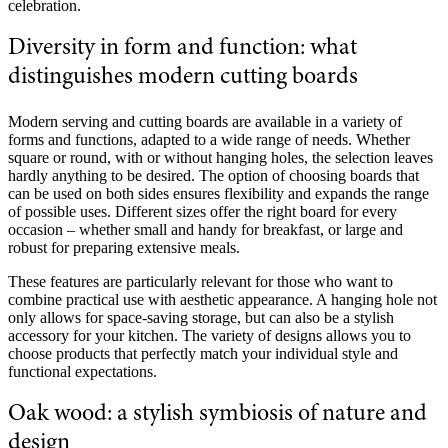
celebration.
Diversity in form and function: what
distinguishes modern cutting boards
Modern serving and cutting boards are available in a variety of
forms and functions, adapted to a wide range of needs. Whether
square or round, with or without hanging holes, the selection leaves
hardly anything to be desired. The option of choosing boards that
can be used on both sides ensures flexibility and expands the range
of possible uses. Different sizes offer the right board for every
occasion – whether small and handy for breakfast, or large and
robust for preparing extensive meals.
These features are particularly relevant for those who want to
combine practical use with aesthetic appearance. A hanging hole not
only allows for space-saving storage, but can also be a stylish
accessory for your kitchen. The variety of designs allows you to
choose products that perfectly match your individual style and
functional expectations.
Oak wood: a stylish symbiosis of nature and
design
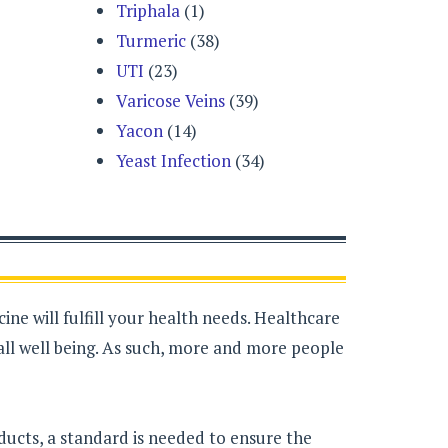
Triphala
(1)
Turmeric
(38)
UTI
(23)
Varicose Veins
(39)
Yacon
(14)
Yeast Infection
(34)
ne will fulfill your health needs. Healthcare
all well being. As such, more and more people
ducts, a standard is needed to ensure the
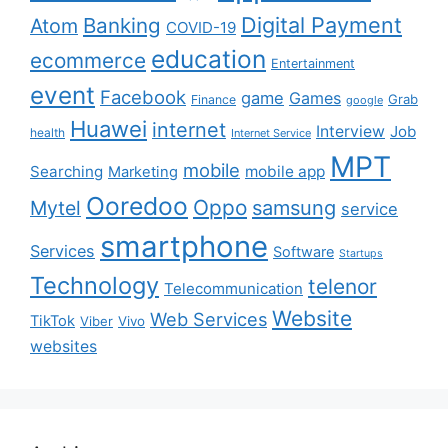
Digital Payment
Banking
Atom
COVID-19
education
ecommerce
Entertainment
event
Facebook
game
Games
Grab
Finance
google
Huawei
internet
Interview
Job
health
Internet Service
MPT
mobile
Searching
mobile app
Marketing
Ooredoo
Oppo
Mytel
samsung
service
smartphone
Services
Software
Startups
Technology
telenor
Telecommunication
Website
Web Services
TikTok
Viber
Vivo
websites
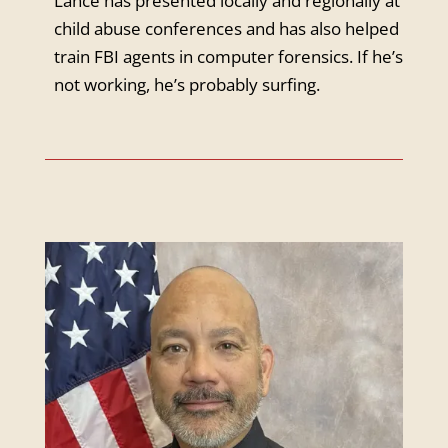
Lance has presented locally and regionally at
child abuse conferences and has also helped
train FBI agents in computer forensics. If he’s
not working, he’s probably surfing.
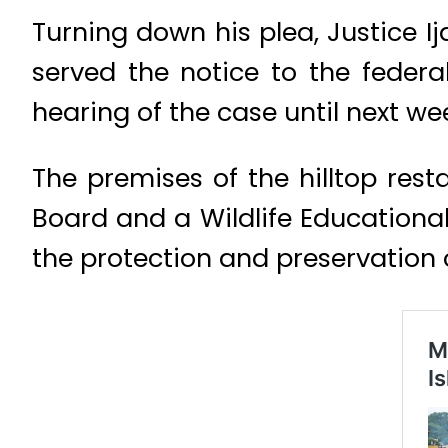
Turning down his plea, Justice I
served the notice to the feder
hearing of the case until next we
The premises of the hilltop re
Board and a Wildlife Educationa
the protection and preservation o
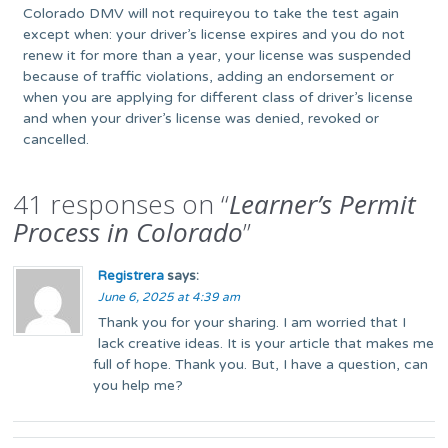
Colorado DMV will not requireyou to take the test again
except when: your driver’s license expires and you do not
renew it for more than a year, your license was suspended
because of traffic violations, adding an endorsement or
when you are applying for different class of driver’s license
and when your driver’s license was denied, revoked or
cancelled.
41 responses on “
Learner’s Permit
Process in Colorado
”
Registrera
says:
June 6, 2025 at 4:39 am
Thank you for your sharing. I am worried that I
lack creative ideas. It is your article that makes me
full of hope. Thank you. But, I have a question, can
you help me?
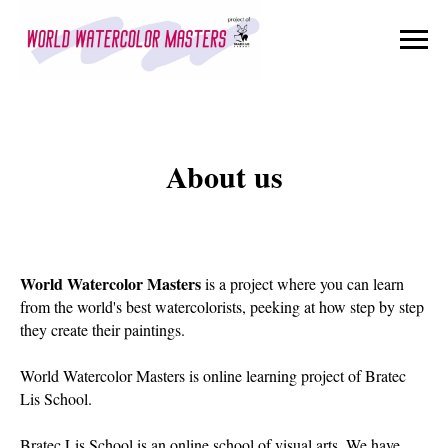
About us
World Watercolor Masters
is a project where you can learn
from the world's best watercolorists, peeking at how step by step
they create their paintings.
World Watercolor Masters is online learning project of Bratec
Lis School.
Bratec Lis School is an online school of visual arts. We have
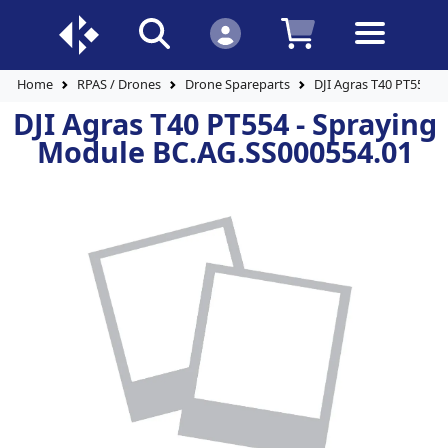
Home
RPAS / Drones
Drone Spareparts
DJI Agras T40 PT554 -
DJI Agras T40 PT554 - Spraying
Module BC.AG.SS000554.01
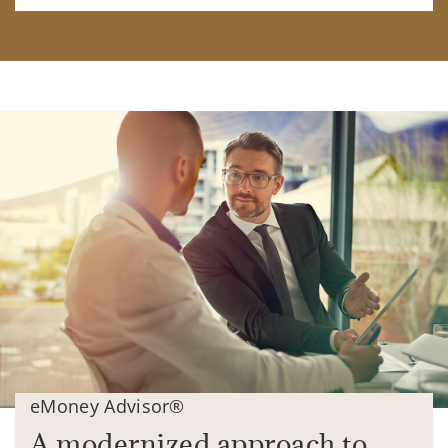
eMoney Advisor®
A modernized approach to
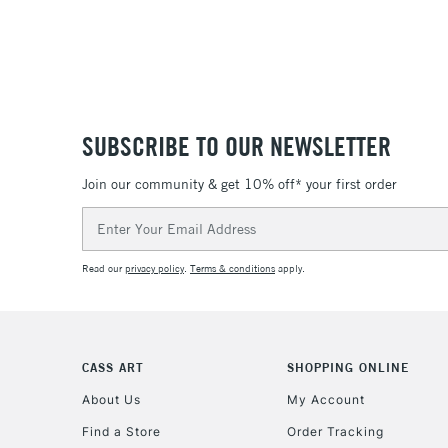
SUBSCRIBE TO OUR NEWSLETTER
Join our community & get 10% off* your first order
Email
Address
Read our
privacy policy
.
Terms & conditions
apply.
CASS ART
SHOPPING ONLINE
About Us
My Account
Find a Store
Order Tracking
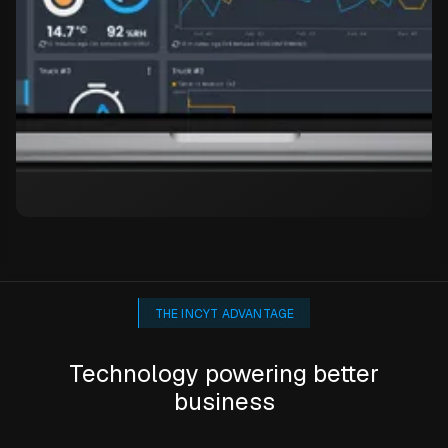
THE INCYT ADVANTAGE
Technology powering better
business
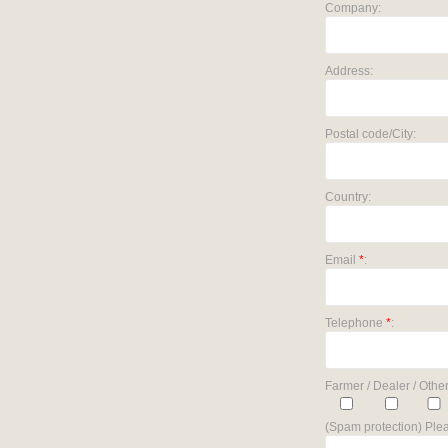
Company:
Address:
Postal code/City:
Country:
Email
*
:
Telephone
*
:
Farmer / Dealer / Other
(Spam protection) Plea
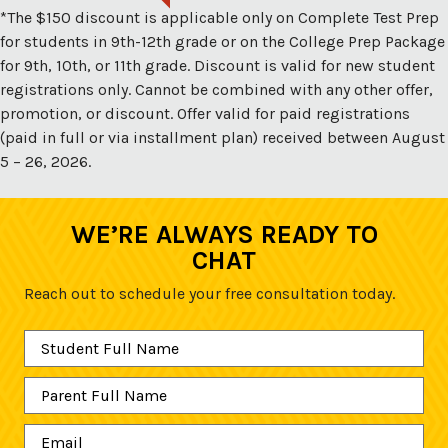
*The $150 discount is applicable only on Complete Test Prep
for students in 9th-12th grade or on the College Prep Package
for 9th, 10th, or 11th grade. Discount is valid for new student
registrations only. Cannot be combined with any other offer,
promotion, or discount. Offer valid for paid registrations
(paid in full or via installment plan) received between August
5 – 26, 2026.
WE’RE ALWAYS READY TO
CHAT
Reach out to schedule your free consultation today.
Student
Full
Name
*
Parent
Full
Name
*
Email
*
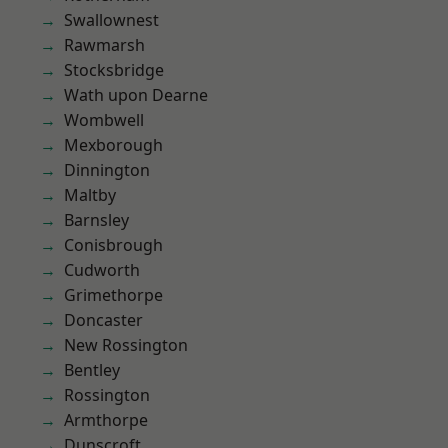
Swallownest
Rawmarsh
Stocksbridge
Wath upon Dearne
Wombwell
Mexborough
Dinnington
Maltby
Barnsley
Conisbrough
Cudworth
Grimethorpe
Doncaster
New Rossington
Bentley
Rossington
Armthorpe
Dunscroft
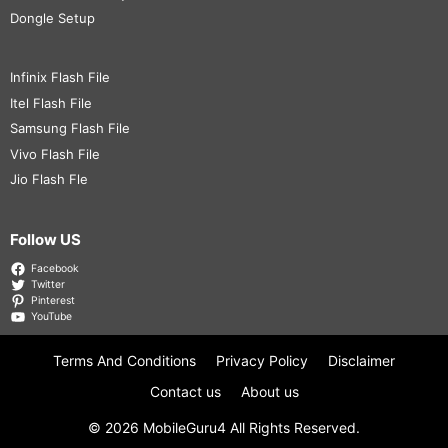
Dongle Setup
Infinix Flash File
Itel Flash File
Samsung Flash File
Vivo Flash File
Jio Flash Fle
Follow US
Facebook
Twitter
Pinterest
YouTube
Terms And Conditions
Privacy Policy
Disclaimer
Contact us
About us
© 2026
MobileGuru4
All Rights Reserved.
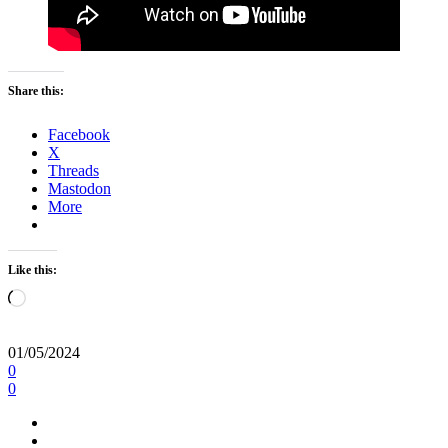
Share this:
Facebook
X
Threads
Mastodon
More
Like this:
Loading…
01/05/2024
0
0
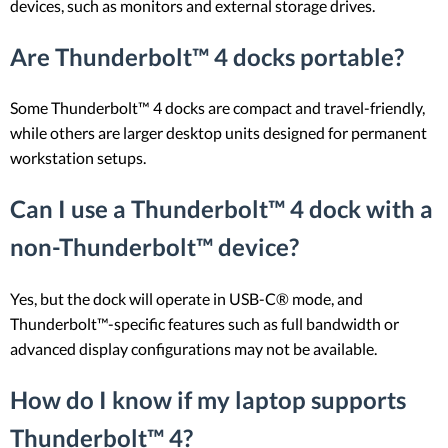
devices, such as monitors and external storage drives.
Are Thunderbolt™ 4 docks portable?
Some Thunderbolt™ 4 docks are compact and travel-friendly,
while others are larger desktop units designed for permanent
workstation setups.
Can I use a Thunderbolt™ 4 dock with a
non-Thunderbolt™ device?
Yes, but the dock will operate in USB-C® mode, and
Thunderbolt™-specific features such as full bandwidth or
advanced display configurations may not be available.
How do I know if my laptop supports
Thunderbolt™ 4?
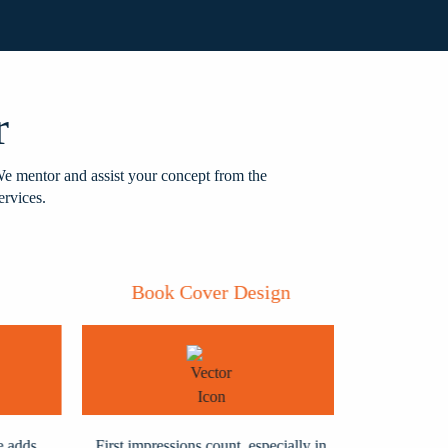
r
We mentor and assist your concept from the
ervices.
Book Cover Design
Book
dds
First impressions count, especially in
When your w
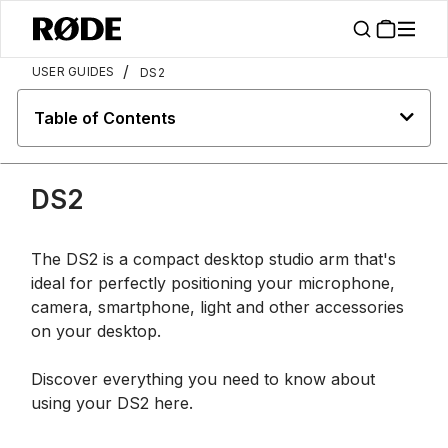
/
USER GUIDES
DS2
Table of Contents
DS2
The DS2 is a compact desktop studio arm that's
ideal for perfectly positioning your microphone,
camera, smartphone, light and other accessories
on your desktop.
Discover everything you need to know about
using your DS2 here.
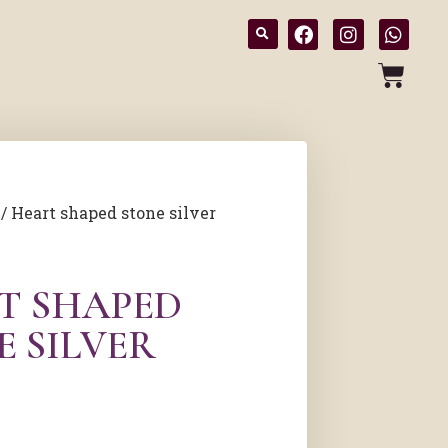
/ Heart shaped stone silver
T SHAPED
E SILVER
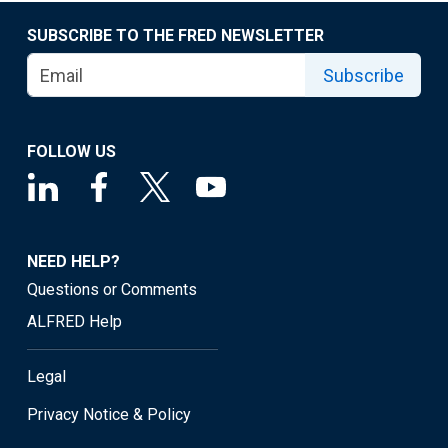
SUBSCRIBE TO THE FRED NEWSLETTER
Subscribe
FOLLOW US
NEED HELP?
Questions or Comments
ALFRED Help
Legal
Privacy Notice & Policy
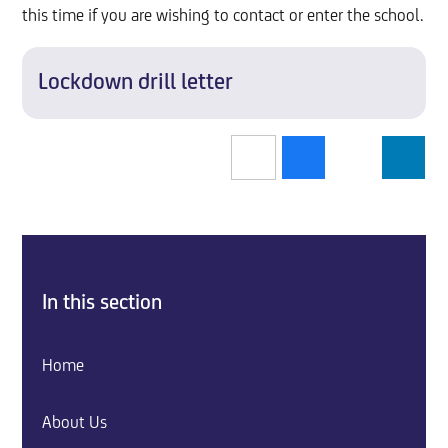
this time if you are wishing to contact or enter the school.
Lockdown drill letter
In this section
Home
About Us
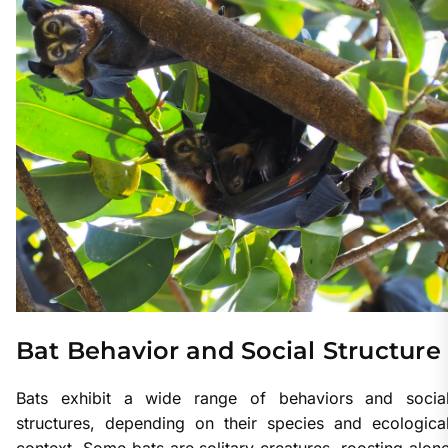
Bat Behavior and Social Structure
Bats exhibit a wide range of behaviors and socia
structures, depending on their species and ecologica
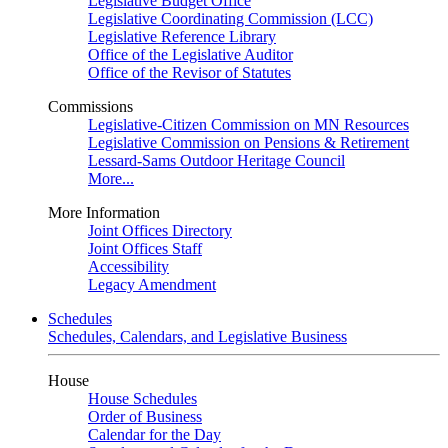
Legislative Budget Office
Legislative Coordinating Commission (LCC)
Legislative Reference Library
Office of the Legislative Auditor
Office of the Revisor of Statutes
Commissions
Legislative-Citizen Commission on MN Resources
Legislative Commission on Pensions & Retirement
Lessard-Sams Outdoor Heritage Council
More...
More Information
Joint Offices Directory
Joint Offices Staff
Accessibility
Legacy Amendment
Schedules
Schedules, Calendars, and Legislative Business
House
House Schedules
Order of Business
Calendar for the Day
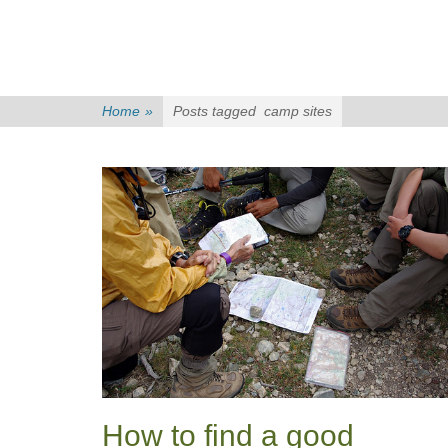
Home
»
Posts tagged
camp sites
How to find a good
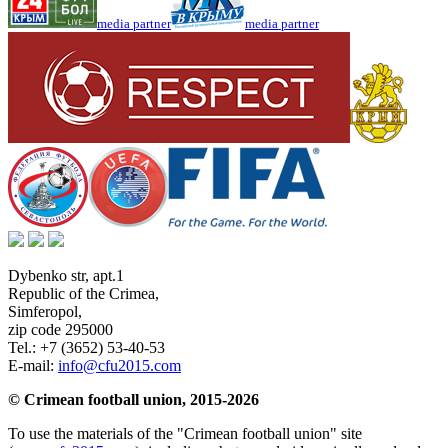
media partner
media partner
Dybenko str, apt.1
Republic of the Crimea
,
Simferopol
,
zip code 295000
Tel.:
+7 (3652) 53-40-53
E-mail:
info@cfu2015.com
© Crimean football union, 2015-2026
To use the materials of the "Crimean football union" site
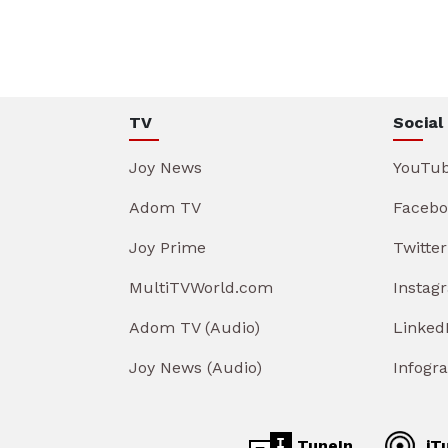
TV
Social
Joy News
YouTu
Adom TV
Facebo
Joy Prime
Twitter
MultiTVWorld.com
Instag
Adom TV (Audio)
Linked
Joy News (Audio)
Infogr
TuneIn
iT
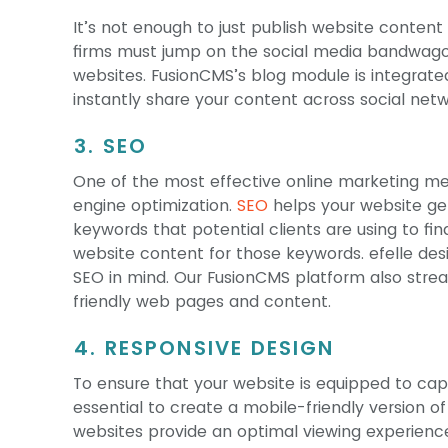
It’s not enough to just publish website content 
firms must jump on the social media bandwagon
websites. FusionCMS’s blog module is integrated
instantly share your content across social netw
3. SEO
One of the most effective online marketing met
engine optimization.
SEO
helps your website get 
keywords that potential clients are using to fin
website content for those keywords. efelle de
SEO in mind. Our FusionCMS platform also stre
friendly web pages and content.
4. RESPONSIVE DESIGN
To ensure that your website is equipped to captur
essential to create a mobile-friendly version o
websites provide an optimal viewing experience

────────

The result should be a precise copy of all the entries, free of pictures.

celebration.
Diversity in form and function: what
distinguishes modern cutting boards
Modern serving and cutting boards are available in a variety of
forms and functions, adapted to a wide range of needs. Whether
square or round, with or without hanging holes, the selection leaves
hardly anything to be desired. The option of choosing boards that
can be used on both sides ensures flexibility and expands the range
of possible uses. Different sizes offer the right board for every
occasion – whether small and handy for breakfast, or large and
robust for preparing extensive meals.
These features are particularly relevant for those who want to
combine practical use with aesthetic appearance. A hanging hole not
only allows for space-saving storage, but can also be a stylish
accessory for your kitchen. The variety of designs allows you to
choose products that perfectly match your individual style and
functional expectations.
Oak wood: a stylish symbiosis of nature and
design
Triphala
(1)
Turmeric
(38)
UTI
(23)
Varicose Veins
(39)
Yacon
(14)
Yeast Infection
(34)
ne will fulfill your health needs. Healthcare
all well being. As such, more and more people
ducts, a standard is needed to ensure the
Digital Payment
Banking
Atom
COVID-19
education
ecommerce
Entertainment
event
Facebook
game
Games
Grab
Finance
google
Huawei
internet
Interview
Job
health
Internet Service
MPT
mobile
Searching
mobile app
Marketing
Ooredoo
Oppo
Mytel
samsung
service
smartphone
Services
Software
Startups
Technology
telenor
Telecommunication
Website
Web Services
TikTok
Viber
Vivo
websites
Lance has presented locally and regionally at
child abuse conferences and has also helped
train FBI agents in computer forensics. If he’s
not working, he’s probably surfing.
Turning down his plea, Justice I
served the notice to the feder
hearing of the case until next we
The premises of the hilltop re
Board and a Wildlife Educationa
the protection and preservation o
Colorado DMV will not requireyou to take the test again
except when: your driver’s license expires and you do not
renew it for more than a year, your license was suspended
because of traffic violations, adding an endorsement or
when you are applying for different class of driver’s license
and when your driver’s license was denied, revoked or
cancelled.
41 responses on “
Learner’s Permit
Process in Colorado
”
Registrera
says:
June 6, 2025 at 4:39 am
Thank you for your sharing. I am worried that I
lack creative ideas. It is your article that makes me
full of hope. Thank you. But, I have a question, can
you help me?
About us
World Watercolor Masters
is a project where you can learn
from the world's best watercolorists, peeking at how step by step
they create their paintings.
World Watercolor Masters is online learning project of Bratec
Lis School.
Bratec Lis School is an online school of visual arts. We have
Home
RPAS / Drones
Drone Spareparts
DJI Agras T40 PT554 -
DJI Agras T40 PT554 - Spraying
Module BC.AG.SS000554.01
eMoney Advisor®
A modernized approach to
SUBSCRIBE TO OUR NEWSLETTER
Join our community & get 10% off* your first order
Email
Address
Read our
privacy policy
.
Terms & conditions
apply.
CASS ART
SHOPPING ONLINE
About Us
My Account
Find a Store
Order Tracking
THE INCYT ADVANTAGE
Technology powering better
business
Company:
Address:
Postal code/City:
Country:
Email
*
:
Telephone
*
:
Farmer / Dealer / Other
(Spam protection) Plea
*The $150 discount is applicable only on Complete Test Prep
for students in 9th-12th grade or on the College Prep Package
for 9th, 10th, or 11th grade. Discount is valid for new student
registrations only. Cannot be combined with any other offer,
promotion, or discount. Offer valid for paid registrations
(paid in full or via installment plan) received between August
5 – 26, 2026.
WE’RE ALWAYS READY TO
CHAT
Reach out to schedule your free consultation today.
Student
Full
Name
*
Parent
Full
Name
*
Email
*
Swallownest
Rawmarsh
Stocksbridge
Wath upon Dearne
Wombwell
Mexborough
Dinnington
Maltby
Barnsley
Conisbrough
Cudworth
Grimethorpe
Doncaster
New Rossington
Bentley
Rossington
Armthorpe
Dunscroft
Dongle Setup
Infinix Flash File
Itel Flash File
Samsung Flash File
Vivo Flash File
Jio Flash Fle
Follow US
Facebook
Twitter
Pinterest
YouTube
Terms And Conditions
Privacy Policy
Disclaimer
Contact us
About us
© 2026
MobileGuru4
All Rights Reserved.
Share this:
Facebook
X
Threads
Mastodon
More
Like this:
Loading…
01/05/2024
0
0
devices, such as monitors and external storage drives.
Are Thunderbolt™ 4 docks portable?
Some Thunderbolt™ 4 docks are compact and travel-friendly,
while others are larger desktop units designed for permanent
workstation setups.
Can I use a Thunderbolt™ 4 dock with a
non-Thunderbolt™ device?
Yes, but the dock will operate in USB-C® mode, and
Thunderbolt™-specific features such as full bandwidth or
advanced display configurations may not be available.
How do I know if my laptop supports
Thunderbolt™ 4?
r
We mentor and assist your concept from the
ervices.
Book Cover Design
Book
dds
First impressions count, especially in
When your w
/
USER GUIDES
DS2
Table of Contents
DS2
The DS2 is a compact desktop studio arm that's
ideal for perfectly positioning your microphone,
camera, smartphone, light and other accessories
on your desktop.
Discover everything you need to know about
using your DS2 here.
/ Heart shaped stone silver
T SHAPED
E SILVER
SUBSCRIBE TO THE FRED NEWSLETTER
Subscribe
FOLLOW US
NEED HELP?
Questions or Comments
ALFRED Help
Legal
Privacy Notice & Policy
this time if you are wishing to contact or enter the school.
Lockdown drill letter
In this section
Home
About Us
Bat Behavior and Social Structure
Bats exhibit a wide range of behaviors and socia
structures, depending on their species and ecologica
Legislative Budget Office
Legislative Coordinating Commission (LCC)
Legislative Reference Library
Office of the Legislative Auditor
Office of the Revisor of Statutes
Commissions
Legislative-Citizen Commission on MN Resources
Legislative Commission on Pensions & Retirement
Lessard-Sams Outdoor Heritage Council
More...
More Information
Joint Offices Directory
Joint Offices Staff
Accessibility
Legacy Amendment
Schedules
Schedules, Calendars, and Legislative Business
House
House Schedules
Order of Business
Calendar for the Day
Home
»
Posts tagged
camp sites
How to find a good
media partner
media partner
Dybenko str, apt.1
Republic of the Crimea
,
Simferopol
,
zip code 295000
Tel.:
+7 (3652) 53-40-53
E-mail:
info@cfu2015.com
© Crimean football union, 2015-2026
To use the materials of the "Crimean football union" site
TV
Social
Joy News
YouTu
Adom TV
Facebo
Joy Prime
Twitter
MultiTVWorld.com
Instag
Adom TV (Audio)
Linked
Joy News (Audio)
Infogr
TuneIn
iT
It’s not enough to just publish website content 
firms must jump on the social media bandwagon
websites. FusionCMS’s blog module is integrated
instantly share your content across social netw
3. SEO
One of the most effective online marketing met
engine optimization.
SEO
helps your website get 
keywords that potential clients are using to fin
website content for those keywords. efelle de
SEO in mind. Our FusionCMS platform also stre
friendly web pages and content.
4. RESPONSIVE DESIGN
To ensure that your website is equipped to captur
essential to create a mobile-friendly version o
websites provide an optimal viewing experience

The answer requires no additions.